'A guiding presence': Indigenous elder dies after contracting COVID-19
A highly regarded Indigenous knowledge keeper died over the weekend.
Roxanne Tootoosis was just 60 years old when she died from complications with the Delta variant.
Her family, friends and colleagues said she was grounded in Cree language, culture and Indigenous traditions.
“I’m really trying to not be selfish in the fact that I want her here,” Niska Napoleon, Tootoosis’ daughter, said.
“She did her work that she was sent here to do and so I have to be very thankful for all the lives that she touched. I only wish that she knew how valued she was.”
'KNOW WHO YOU ARE FIRST, AND YOU'LL NEVER GET LOST'
Tootoosis taught at MacEwan University as the first full-time Indigenous knowledge keeper and facilitator, according to the university’s statement on Monday.
MacEwan said she was a “guiding presence” for the students, faculty and staff.
“Roxanne inspired us to find a deeper connection with Indigenous beliefs and culture,” the statement read.
“We have been honoured and privileged to have been blessed with her wisdom and knowledge. Many of us will remember her sharing, ‘Know who you are first, and you’ll never get lost.’”
Napoleon told CTV News Edmonton Tootoosis was fully vaccinated against COVID-19 when she contracted the Delta variant at a sweat lodge ceremony last weekend.
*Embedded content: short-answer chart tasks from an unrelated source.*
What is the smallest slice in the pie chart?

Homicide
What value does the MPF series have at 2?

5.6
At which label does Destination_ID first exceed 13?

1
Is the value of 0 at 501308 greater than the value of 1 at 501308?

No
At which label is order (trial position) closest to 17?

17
She was confirmed positive on Tuesday.
While speaking to her mom over the phone, Napoleon said she could tell her air was getting a bit laboured, “You could hear her trying to catch her breath.”
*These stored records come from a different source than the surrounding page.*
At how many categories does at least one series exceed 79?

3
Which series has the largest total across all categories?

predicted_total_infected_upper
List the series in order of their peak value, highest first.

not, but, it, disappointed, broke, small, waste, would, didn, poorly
According to Napoleon, Tootoosis had called 811 when her symptoms started to get worse. However, she was told they weren’t serious enough yet to go to emergency.
She was found unresponsive at home on Sunday.
'IT'S AN HONOUR THAT PEOPLE WANT TO KNOW ABOUT HER'
Napoleon, an artist, lives in Mexico and told CTV News she last spoke to her mom on Saturday after she hit number one on the Indigenous Music Countdown.
Napoleon said she wanted to “live in the moment,” and uploaded videos of her day to her Instagram account later that night and saw her mom had viewed them.
But, when Napoleon messaged her to share the experience — she realized the messages hadn’t been read.
Napoleon told CTV News she grew worried and called her family to see if anyone had heard from Tootoosis.
“She was home alone,” Napoleon choked up. “No one was expecting her to pass.”
While Napoleon is deeply saddened by the loss of her mom she said she’s proud knowing she left behind a lasting legacy.
“She had a very strong background, very strong sense of self and she was a very strong Indigenous woman and I think that she knew what she was meant to do here and she did that.”
“It’s an honour that people want to know about her and to be able to honour her and recognize the impact she made. Unfortunately it took her passing to recognize the impact but I know it was far and wide,” she added.
Tootoosis will be going back to Poundmaker Cree Nation near Cut Knife Saskatchewan to be buried with her family on Thursday.
“She was very warm, humorous, loving, kind, and generous with whatever she had,” Napoleon reflected.
“It’s the community she created and helped nurture and feed and I feel like she was a mother in a lot of ways to a lot of people.”